=== THE TASK ===
Write the next part of the news report on the URA land tender for the Canberra Drive and Fernvale Lane sites, beginning after its final sentence.

── PASSAGE PROVIDED

URA closes tender for Canberra Drive and Fernvale Lane sites

Victor Kang4 Mar 2020

Canberra Drive GLS sites closed for tender

Parcels A and B received five and four bids respectively, while the EC site at Fernvale Lane was hotly-contested, with seven bids.

The tender for two private residential sites in Canberra Drive (Parcels A and B) and an executive condominium (EC) site in Fernvale Lane closed on Tuesday (3 March), with the land bids generally within market expectations.

“We believe developers probably took some comfort from the decent home sales in recent months and healthy buying interest in certain upcoming projects,” said Tricia Song, Head of Research for Singapore at Colliers International.

Canberra Drive’s Parcel A attracted five bids, with Oasis Development submitting the top bid of $129.2 million or $644 per sq ft per plot ratio (psf ppr).

The second highest offer of $124.9 million came from MCC Land (Singapore) and Greatview Group, while CSC Land Group (Singapore) submitted the lowest bid of $114 million.


Parcel B fetched four bids, with UOL-controlled United Venture Development (2020) placing the highest bid of $270.2 million or $650 psf ppr.

────
── DATA

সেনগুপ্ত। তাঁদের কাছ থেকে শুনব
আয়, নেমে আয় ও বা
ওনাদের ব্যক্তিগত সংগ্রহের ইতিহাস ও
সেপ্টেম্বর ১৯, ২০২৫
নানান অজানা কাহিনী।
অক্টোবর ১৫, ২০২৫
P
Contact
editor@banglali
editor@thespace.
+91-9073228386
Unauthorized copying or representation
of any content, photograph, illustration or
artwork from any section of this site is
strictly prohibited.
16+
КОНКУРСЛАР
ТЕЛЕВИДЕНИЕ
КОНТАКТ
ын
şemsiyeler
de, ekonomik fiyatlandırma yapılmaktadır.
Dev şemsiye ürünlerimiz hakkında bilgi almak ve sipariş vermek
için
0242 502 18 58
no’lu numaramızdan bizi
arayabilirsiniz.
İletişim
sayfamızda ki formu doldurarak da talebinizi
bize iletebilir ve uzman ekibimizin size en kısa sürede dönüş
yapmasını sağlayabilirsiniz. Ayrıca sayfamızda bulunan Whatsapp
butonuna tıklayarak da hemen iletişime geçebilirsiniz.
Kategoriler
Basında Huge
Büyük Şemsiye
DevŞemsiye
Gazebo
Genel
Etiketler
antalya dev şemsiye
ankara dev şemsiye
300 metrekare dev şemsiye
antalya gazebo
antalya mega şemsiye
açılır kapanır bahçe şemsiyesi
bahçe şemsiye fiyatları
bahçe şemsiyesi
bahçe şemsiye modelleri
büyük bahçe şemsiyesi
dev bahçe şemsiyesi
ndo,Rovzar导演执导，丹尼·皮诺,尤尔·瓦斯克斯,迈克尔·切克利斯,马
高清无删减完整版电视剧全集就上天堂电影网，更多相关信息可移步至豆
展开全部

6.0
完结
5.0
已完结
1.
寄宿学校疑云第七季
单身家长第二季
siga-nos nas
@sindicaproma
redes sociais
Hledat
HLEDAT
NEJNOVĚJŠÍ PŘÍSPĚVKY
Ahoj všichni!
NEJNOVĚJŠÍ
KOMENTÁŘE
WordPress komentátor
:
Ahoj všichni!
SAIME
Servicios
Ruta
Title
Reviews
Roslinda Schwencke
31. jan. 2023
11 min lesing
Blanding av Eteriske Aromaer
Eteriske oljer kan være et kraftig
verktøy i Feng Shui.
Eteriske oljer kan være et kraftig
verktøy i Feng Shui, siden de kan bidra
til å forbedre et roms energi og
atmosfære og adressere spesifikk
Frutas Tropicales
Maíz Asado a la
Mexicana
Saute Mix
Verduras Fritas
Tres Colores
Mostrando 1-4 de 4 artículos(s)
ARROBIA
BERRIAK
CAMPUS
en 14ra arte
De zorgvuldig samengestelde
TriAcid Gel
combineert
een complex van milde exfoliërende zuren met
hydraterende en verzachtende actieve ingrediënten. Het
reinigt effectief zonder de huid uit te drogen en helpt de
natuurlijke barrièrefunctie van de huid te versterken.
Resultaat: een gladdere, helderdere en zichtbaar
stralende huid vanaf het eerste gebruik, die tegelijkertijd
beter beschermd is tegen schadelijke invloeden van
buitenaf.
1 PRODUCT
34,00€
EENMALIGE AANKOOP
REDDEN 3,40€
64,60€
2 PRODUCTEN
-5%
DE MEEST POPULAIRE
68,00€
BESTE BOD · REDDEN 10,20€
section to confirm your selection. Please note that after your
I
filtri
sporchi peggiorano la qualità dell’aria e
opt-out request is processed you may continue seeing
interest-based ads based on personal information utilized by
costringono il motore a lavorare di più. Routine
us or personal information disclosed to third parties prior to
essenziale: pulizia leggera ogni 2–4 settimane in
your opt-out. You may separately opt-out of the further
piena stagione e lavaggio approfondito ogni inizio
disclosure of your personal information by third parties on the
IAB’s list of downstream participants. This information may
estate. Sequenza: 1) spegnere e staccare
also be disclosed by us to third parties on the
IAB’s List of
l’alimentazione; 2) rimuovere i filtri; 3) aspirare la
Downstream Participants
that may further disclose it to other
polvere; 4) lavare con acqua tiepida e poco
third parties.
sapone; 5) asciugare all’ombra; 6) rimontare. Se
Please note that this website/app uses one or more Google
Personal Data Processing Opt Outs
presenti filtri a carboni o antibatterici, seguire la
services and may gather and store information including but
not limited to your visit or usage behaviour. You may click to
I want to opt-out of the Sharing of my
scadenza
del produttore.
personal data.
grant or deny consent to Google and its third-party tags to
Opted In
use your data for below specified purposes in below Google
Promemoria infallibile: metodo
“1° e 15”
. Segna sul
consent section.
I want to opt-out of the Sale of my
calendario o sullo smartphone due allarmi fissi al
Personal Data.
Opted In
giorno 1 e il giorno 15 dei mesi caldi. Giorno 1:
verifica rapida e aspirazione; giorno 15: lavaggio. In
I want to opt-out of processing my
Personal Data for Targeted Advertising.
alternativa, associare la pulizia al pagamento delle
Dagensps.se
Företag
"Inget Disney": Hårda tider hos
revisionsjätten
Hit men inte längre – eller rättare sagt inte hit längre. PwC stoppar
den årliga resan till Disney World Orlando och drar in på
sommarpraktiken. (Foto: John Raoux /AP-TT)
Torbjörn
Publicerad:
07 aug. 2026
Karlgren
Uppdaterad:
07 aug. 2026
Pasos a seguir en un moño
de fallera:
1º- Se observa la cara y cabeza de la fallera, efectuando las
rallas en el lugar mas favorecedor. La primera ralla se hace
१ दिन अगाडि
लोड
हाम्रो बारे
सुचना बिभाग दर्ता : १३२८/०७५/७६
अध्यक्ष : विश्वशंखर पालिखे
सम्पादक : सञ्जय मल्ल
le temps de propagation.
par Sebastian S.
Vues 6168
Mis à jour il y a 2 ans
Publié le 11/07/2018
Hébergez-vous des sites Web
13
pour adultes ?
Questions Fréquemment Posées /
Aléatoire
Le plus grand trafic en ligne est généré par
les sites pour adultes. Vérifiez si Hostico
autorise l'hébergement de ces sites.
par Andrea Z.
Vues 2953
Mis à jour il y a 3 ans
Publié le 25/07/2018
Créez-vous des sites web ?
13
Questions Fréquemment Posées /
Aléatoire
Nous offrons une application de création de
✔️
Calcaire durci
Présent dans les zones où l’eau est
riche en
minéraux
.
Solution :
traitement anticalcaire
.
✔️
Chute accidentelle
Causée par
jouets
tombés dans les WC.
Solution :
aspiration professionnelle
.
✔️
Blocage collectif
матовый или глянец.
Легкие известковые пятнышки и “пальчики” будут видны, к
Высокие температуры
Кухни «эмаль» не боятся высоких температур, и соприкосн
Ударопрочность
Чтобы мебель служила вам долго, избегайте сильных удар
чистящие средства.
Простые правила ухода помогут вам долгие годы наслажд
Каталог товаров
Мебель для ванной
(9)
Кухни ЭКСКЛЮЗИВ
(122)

────

=== OUTPUT FOR THIS EXERCISE ===
View details of the Canberra Drive sites here.

MCC Land (Singapore) and Greatview Group once again submitted the second-highest bid at $257.9 million. The lowest bid also came from CSC Land Group (Singapore) at $240 million.

Launched for sale under the Confirmed List of the Government Land Sale (GLS) programme for the second half of 2019, the two sites were initially listed as a single plot under the first half of the 2019 GLS programme. They are split into two plots on the Confirmed List to ensure that they will be more digestible and appealing to developers, said Desmond Sim, Head of Research for Southeast Asia at CBRE.

Read: Property price growth: Which districts had the highest price psf growth?

“Parcel B is almost twice as large as Parcel A, yielding up to 455 units while Parcel A can yield 220 units. The sites are attractive considering their proximity to Canberra MRT station, Sembawang Shopping Centre and Sun Plaza,” he added.

In fact, Liam Wee Sin, Group Chief Executive of UOL, expects the site to attract “healthy demand from the large catchment of owner-occupiers and potential HDB upgraders due to the increasing popularity of Canberra as a new integrated estate”.

Meanwhile, the EC site at Fernvale Lane drew seven bids, with the bids tightly bunched between $500 psf and $555 psf – reflecting a consensus on the site’s demand and pricing.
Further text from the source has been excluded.